E esse segundo item requer, por sua vez, o desenvolvimento de tecnologias críveis e funcionais para um futuro de baixas emissões de carbono. Quando o conceito de um futuro assim for comprovado, a adoção das políticas necessárias será muito mais fácil.

Nesse contexto, os dois novos documentos se reforçam mutuamente. O relatório "Negócio Arriscado" documenta os potenciais custos que uma mudança do clima irrestrita causaria para os norte-americanos. O foco do governo em padrões regulatórios, com isso, se torna parte importante da resposta, porque os padrões certamente forçarão uma aceleração da inovação na produção e uso da energia.

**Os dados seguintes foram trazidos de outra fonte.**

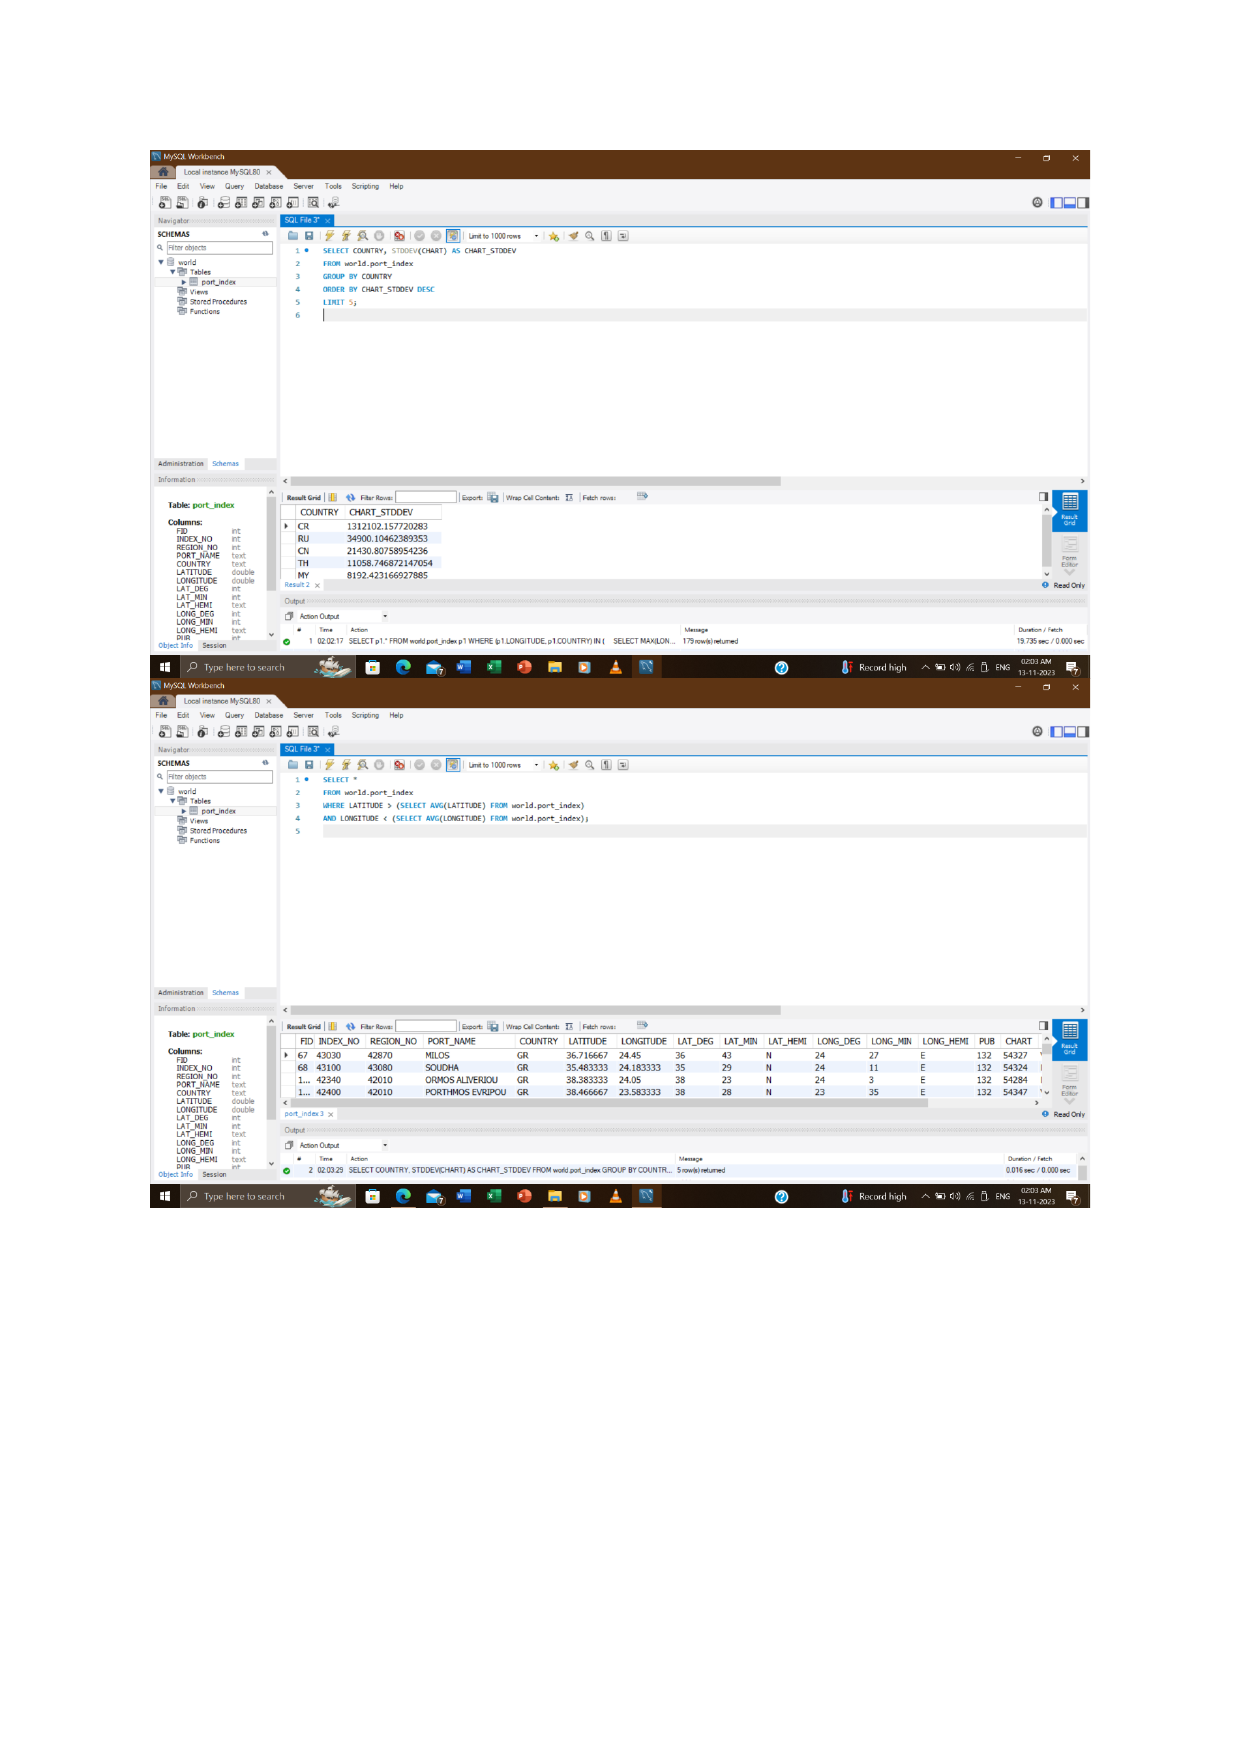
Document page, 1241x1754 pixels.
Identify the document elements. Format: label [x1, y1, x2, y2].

picture [150, 150, 1091, 1208]
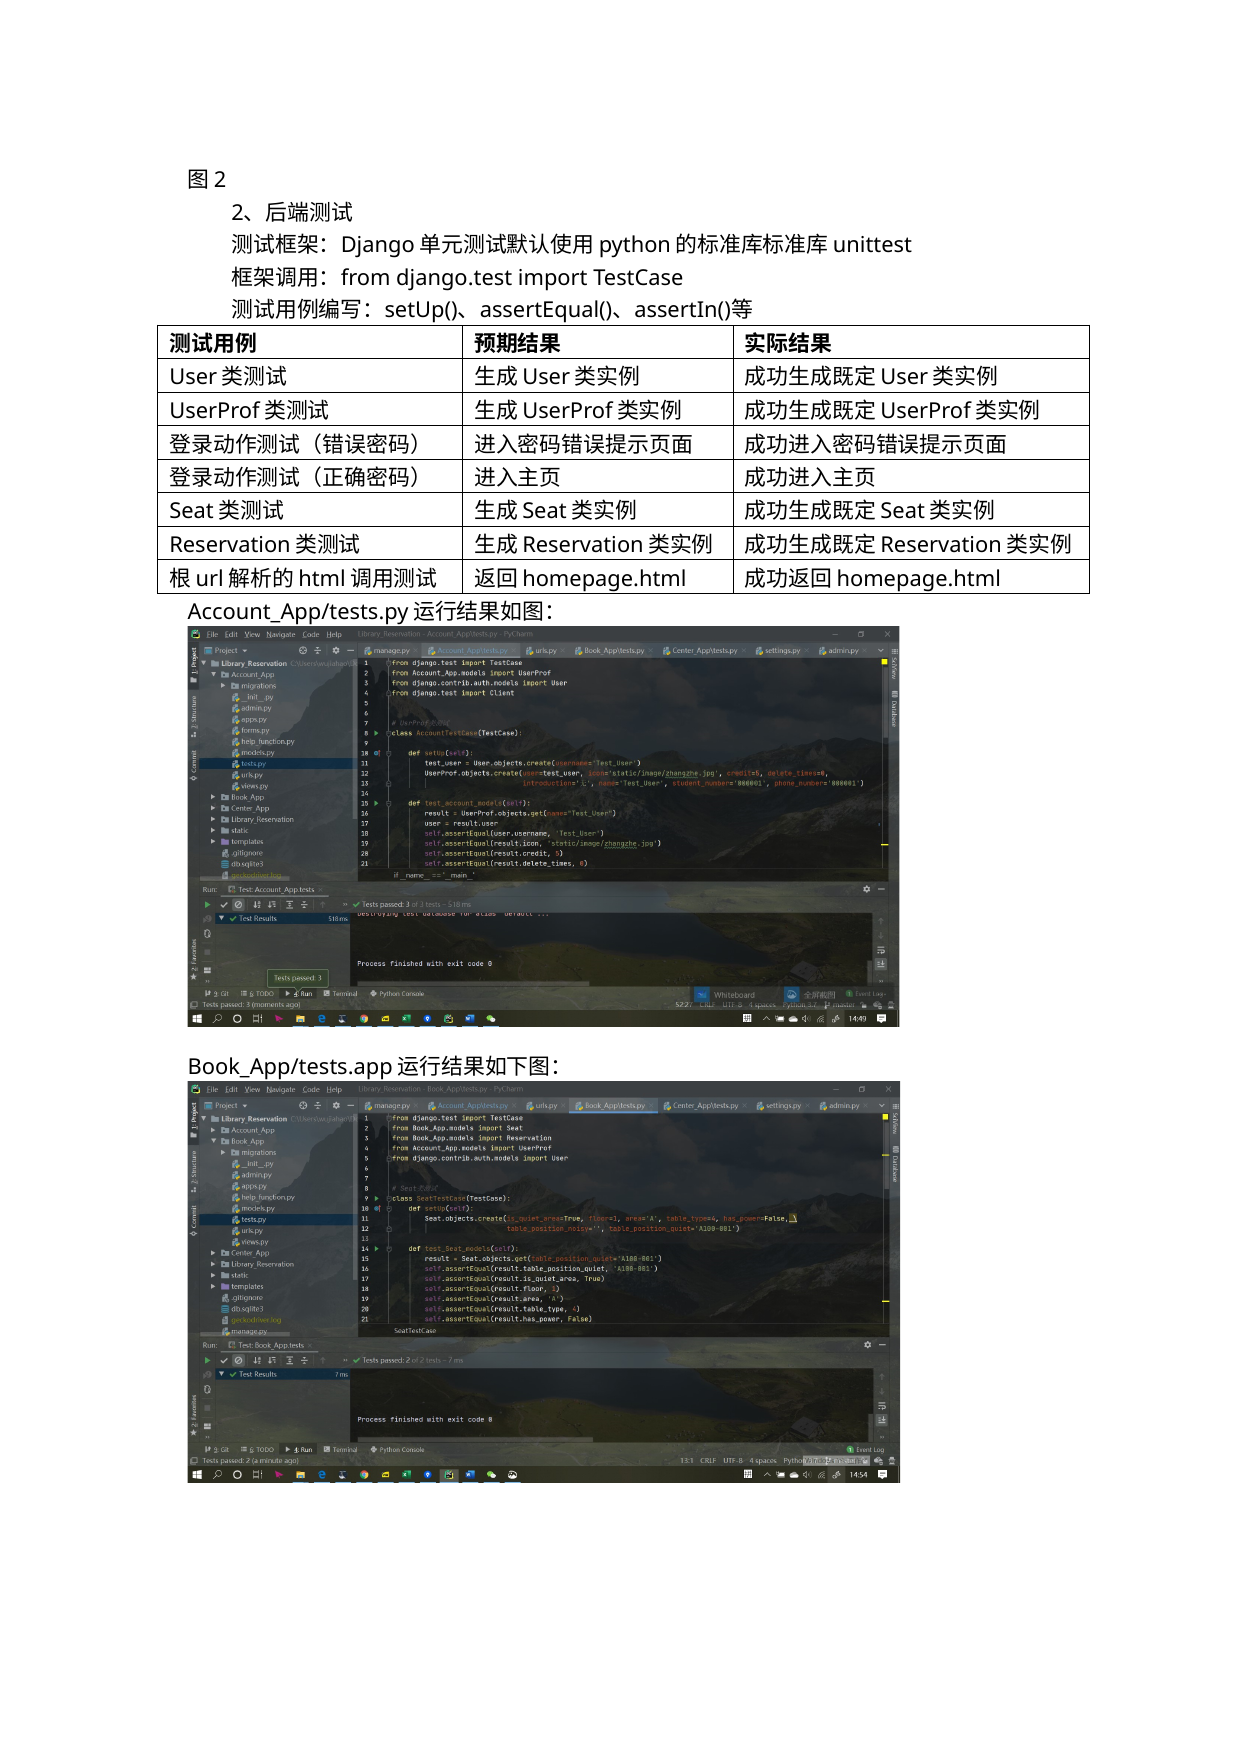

Ao aumentar o apoio à pesquisa fundamental, o governo dos Estados Unidos poderia deflagrar ondas de inovações benéficas em nossos perdulários sistemas de energia e transporte. Se isso for realizado com urgência suficiente, pode também transformar o contexto das negociações mundiais. Além disso, dado o fracasso das medidas de mitigação tentadas até agora, grande parte da resposta terá de consistir de adaptação.

Uma vez mais, o envolvimento dos Estados Unidos ajudaria a fornecer mais exemplos do que funciona. Minha esperança secreta era a de que surgissem provas de que aqueles que negam a mudança do clima estavam certos. Mas é muito improvável que tenhamos essa sorte. Manter nosso rumo atual provavelmente causará danos irreversíveis e custosos. Existe uma possibilidade mais feliz.

Talvez se prove possível reduzir os custos da mitigação em tal medida que eles se tornem politicamente palatáveis. Talvez, também, nos tornemos mais conscientes dos riscos. Nenhuma das duas coisas parece provável.

Mas se esses dois relatórios produzirem uma mudança na abordagem dos Estados Unidos, as chances de escapar ao perigo que corremos terão aumentado, ainda que talvez tarde demais. Isso não merece dois vivas, e muito menos três. Mas pode ser que mereça um.